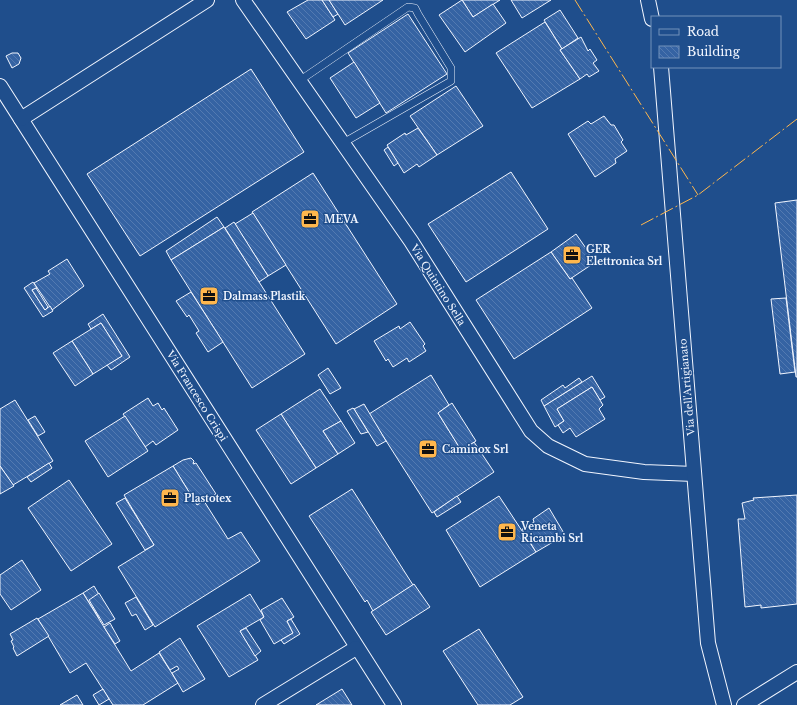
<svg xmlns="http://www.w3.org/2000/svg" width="797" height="705" viewBox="0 0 797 705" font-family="'Libre Baskerville',serif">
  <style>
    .building { fill: url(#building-back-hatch); stroke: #f2f6ff }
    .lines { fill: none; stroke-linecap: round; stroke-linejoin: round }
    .service-casing { stroke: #f2f6ff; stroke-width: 8 }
    .minor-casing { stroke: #f2f6ff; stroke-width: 16 }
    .service { stroke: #1f4e8c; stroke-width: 7 }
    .minor { stroke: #1f4e8c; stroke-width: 14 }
    .power { stroke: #ffb74d; stroke-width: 1; stroke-dasharray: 14 3 2 3; stroke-linecap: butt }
    .labels { text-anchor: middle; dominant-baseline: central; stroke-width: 3; stroke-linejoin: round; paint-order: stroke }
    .poi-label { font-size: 10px; font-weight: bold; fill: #f2f6ff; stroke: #1f4e8c; text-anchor: start }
    .street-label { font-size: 10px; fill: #f2f6ff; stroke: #1f4e8c }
  </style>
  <defs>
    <pattern id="building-back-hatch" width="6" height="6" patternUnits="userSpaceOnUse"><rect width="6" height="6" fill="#3563a3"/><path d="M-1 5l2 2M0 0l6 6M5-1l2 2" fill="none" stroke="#537ab1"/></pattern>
  </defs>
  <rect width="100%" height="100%" fill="#1f4e8c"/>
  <g class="building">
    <polygon points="308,0 322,0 335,20 306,39 287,12"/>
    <polygon points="322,0 329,0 338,14 333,17"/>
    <polygon points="329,0 383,0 345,25"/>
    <polygon points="462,0 500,0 473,17"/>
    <polygon points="462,0 473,17 493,4 506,23 465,52 439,15"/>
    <polygon points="511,0 551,0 522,18"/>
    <polygon points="560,10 578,38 562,49 544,20"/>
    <polygon points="408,14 447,74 386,113 348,53"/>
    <polygon points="545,22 562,49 560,50 580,79 532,108 496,53"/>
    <polygon points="581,37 588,51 590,49 597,60 593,63 599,71 589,77 587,74 580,79 560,50"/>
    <polygon points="12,53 18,53 21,58 19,64 12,68 6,56"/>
    <polygon points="354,62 380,103 356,118 330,78"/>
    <polygon points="251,69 304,152 140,256 87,174"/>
    <polygon points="456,86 483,126 437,155 410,116"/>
    <polygon points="604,116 611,125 614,125 623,140 621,142 627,151 615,159 616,163 595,177 568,134 588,121 591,124"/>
    <polygon points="418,128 437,155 419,167 417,164 404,173 387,145 405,133 406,135"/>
    <polygon points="388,147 398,163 394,166 384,150"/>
    <polygon points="511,172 548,229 466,282 428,224"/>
    <polygon points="313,173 397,304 336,344 252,212"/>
    <polygon points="797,200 797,377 796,377 775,203"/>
    <polygon points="253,213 286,265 268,276 235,224"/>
    <polygon points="217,217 224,227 171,260 166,251"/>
    <polygon points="234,222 268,276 259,282 225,228"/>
    <polygon points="224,227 305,354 252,388 171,260"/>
    <polygon points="576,234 590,254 586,257 591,265 570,279 551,252"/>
    <polygon points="551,252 570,279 572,278 592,308 514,359 476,300"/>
    <polygon points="67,259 84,286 52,310 34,283 50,274 48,271"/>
    <polygon points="33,282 37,288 32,290 45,310 50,306 53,311 43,317 24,288"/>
    <polygon points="36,288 48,307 45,310 32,290"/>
    <polygon points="191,292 223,342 208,352 196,333 199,331 189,315 187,317 176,301"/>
    <polygon points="786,298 795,372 780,374 771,299"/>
    <polygon points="103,314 130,357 111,370 107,365 122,356 101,323 91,329 88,324"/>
    <polygon points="410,322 425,344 423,346 426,351 409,362 407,358 393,367 388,359 386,361 374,341 399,326 400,329"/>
    <polygon points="101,323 122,356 93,374 72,341"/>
    <polygon points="72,341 93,374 75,386 53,353"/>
    <polygon points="328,368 341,388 330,394 318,375"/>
    <polygon points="431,375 449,405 438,413 461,450 474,442 494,472 432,513 369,414"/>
    <polygon points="592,376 605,397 600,400 592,387 557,409 564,421 555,427 544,406"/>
    <polygon points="579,378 582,382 544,406 541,400 563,385 565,388"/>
    <polygon points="592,387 603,405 599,409 605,419 576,437 570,428 563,433 558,425 564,421 557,409"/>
    <polygon points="320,389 341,421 323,431 338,454 316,468 281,414"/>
    <polygon points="148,398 153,406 158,403 162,410 164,408 178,430 156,445 153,441 145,447 123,414"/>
    <polygon points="15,400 53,461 13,485 0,466 0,409"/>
    <polygon points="452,403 476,441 461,450 438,413"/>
    <polygon points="364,404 386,441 377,446 354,409"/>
    <polygon points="353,408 354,409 368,432 361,434 347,411"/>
    <polygon points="281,414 316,468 291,484 256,430"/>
    <polygon points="35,416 45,432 38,436 28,420"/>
    <polygon points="125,416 148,451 108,477 85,441"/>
    <polygon points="341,421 355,443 338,454 323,431"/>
    <polygon points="191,458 194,461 193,464 196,463 216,494 197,505 173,466 183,460"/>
    <polygon points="49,463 52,468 31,482 27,477"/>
    <polygon points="0,466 14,486 0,494"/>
    <polygon points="173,466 197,505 204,501 228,539 241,532 260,561 155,627 118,567 154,545 124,495"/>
    <polygon points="69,480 112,544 71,571 28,508"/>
    <polygon points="352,489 413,585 373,611 367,600 365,602 309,516"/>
    <polygon points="797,495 797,604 761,608 761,605 745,607 738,519 745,519 742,503 754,500 753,498"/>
    <polygon points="457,496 461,502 437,517 434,512"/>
    <polygon points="499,496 536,552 480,587 446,530"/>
    <polygon points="125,498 154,545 145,550 116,503"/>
    <polygon points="549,508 565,535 536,552 522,529 534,522 533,519"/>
    <polygon points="22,560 41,590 11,610 0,594 0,575"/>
    <polygon points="414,584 430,607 386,635 371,612"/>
    <polygon points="94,586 109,612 99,618 83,593"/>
    <polygon points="83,593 131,671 159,653 178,683 143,705 113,705 86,663 70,673 38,619"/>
    <polygon points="99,593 115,619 104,625 89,600"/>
    <polygon points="250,594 264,617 240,631 258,660 229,677 197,626"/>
    <polygon points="136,597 153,625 145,630 136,614 132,616 125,603"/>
    <polygon points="282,598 294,617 287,621 293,633 274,644 260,620 264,617 261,610"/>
    <polygon points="37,618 49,636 17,656 13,648 14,647 11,641 13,640 10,634"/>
    <polygon points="291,619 300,634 284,644 281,640 293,633 287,621"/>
    <polygon points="110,623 120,641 115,644 104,627"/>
    <polygon points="246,628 261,651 255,656 240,631"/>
    <polygon points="479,629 523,697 510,705 478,705 443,651"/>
    <polygon points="180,638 205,679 183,692 172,673 179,669 177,666 170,670 159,652"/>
    <polygon points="103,689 109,699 99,705 93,695"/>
    <polygon points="342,689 352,705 316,705"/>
    <polygon points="77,695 83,705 60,705"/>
  </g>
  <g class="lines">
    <defs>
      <polyline id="service" points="299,81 408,7 415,8 418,14 451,68 451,81 343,143"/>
      <g id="minor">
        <polyline points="243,0 411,241 531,431 548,446 585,464 644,472 694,474"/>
        <polyline points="648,0 652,19"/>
        <polyline points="661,67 708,643 724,705"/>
        <polyline points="0,86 394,705"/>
        <polyline points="21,119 207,0"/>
        <polyline points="263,705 356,648"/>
        <polyline points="744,705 797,672"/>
      </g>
    </defs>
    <use href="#service" class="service-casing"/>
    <use href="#minor" class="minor-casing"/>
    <use href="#service" class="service"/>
    <use href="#minor" class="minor"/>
    <g class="power">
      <polyline points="575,0 698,195"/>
      <polyline points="641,225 698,195 797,119"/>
    </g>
  </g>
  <defs>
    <symbol id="office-square" viewBox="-11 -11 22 22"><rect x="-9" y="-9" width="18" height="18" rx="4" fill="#ffb74d" stroke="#1f4e8c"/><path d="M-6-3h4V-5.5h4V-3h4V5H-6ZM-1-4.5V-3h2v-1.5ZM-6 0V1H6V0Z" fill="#111"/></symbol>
  </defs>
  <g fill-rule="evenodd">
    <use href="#office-square" x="299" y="208" width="22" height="22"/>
    <use href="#office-square" x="561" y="244" width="22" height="22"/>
    <use href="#office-square" x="198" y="285" width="22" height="22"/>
    <use href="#office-square" x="417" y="438" width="22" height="22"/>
    <use href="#office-square" x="159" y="487" width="22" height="22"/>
    <use href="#office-square" x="496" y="521" width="22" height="22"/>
  </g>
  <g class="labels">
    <g class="poi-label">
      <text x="324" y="219">MEVA</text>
      <text x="586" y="249">GER<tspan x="586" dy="12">Elettronica Srl</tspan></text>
      <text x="223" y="296">Dalmass Plastik</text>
      <text x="442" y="449">Caminox Srl</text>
      <text x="184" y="498">Plastotex</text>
      <text x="521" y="526">Veneta<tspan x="521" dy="12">Ricambi Srl</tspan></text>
    </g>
    <g class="street-label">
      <text transform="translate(438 285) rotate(58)">Via Quintino Sella</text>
      <text transform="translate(687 387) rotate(-95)">Via dell'Artigianato</text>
      <text transform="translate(197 396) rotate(58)">Via Francesco Crispi</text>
    </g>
  </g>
  <rect x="651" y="16" width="130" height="52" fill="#1f4e8c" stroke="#7391ba"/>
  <rect x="659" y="29" width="20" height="6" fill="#1f4e8c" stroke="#7391ba"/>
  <text x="687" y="36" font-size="12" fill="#f2f6ff">Road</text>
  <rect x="659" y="46" width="20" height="12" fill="url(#building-back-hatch)" stroke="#7391ba"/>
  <text x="687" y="56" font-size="12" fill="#f2f6ff">Building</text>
</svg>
===
Go line by line through the data, copying each one that contains the word "lines".

    .lines { fill: none; stroke-linecap: round; stroke-linejoin: round }
  <g class="lines">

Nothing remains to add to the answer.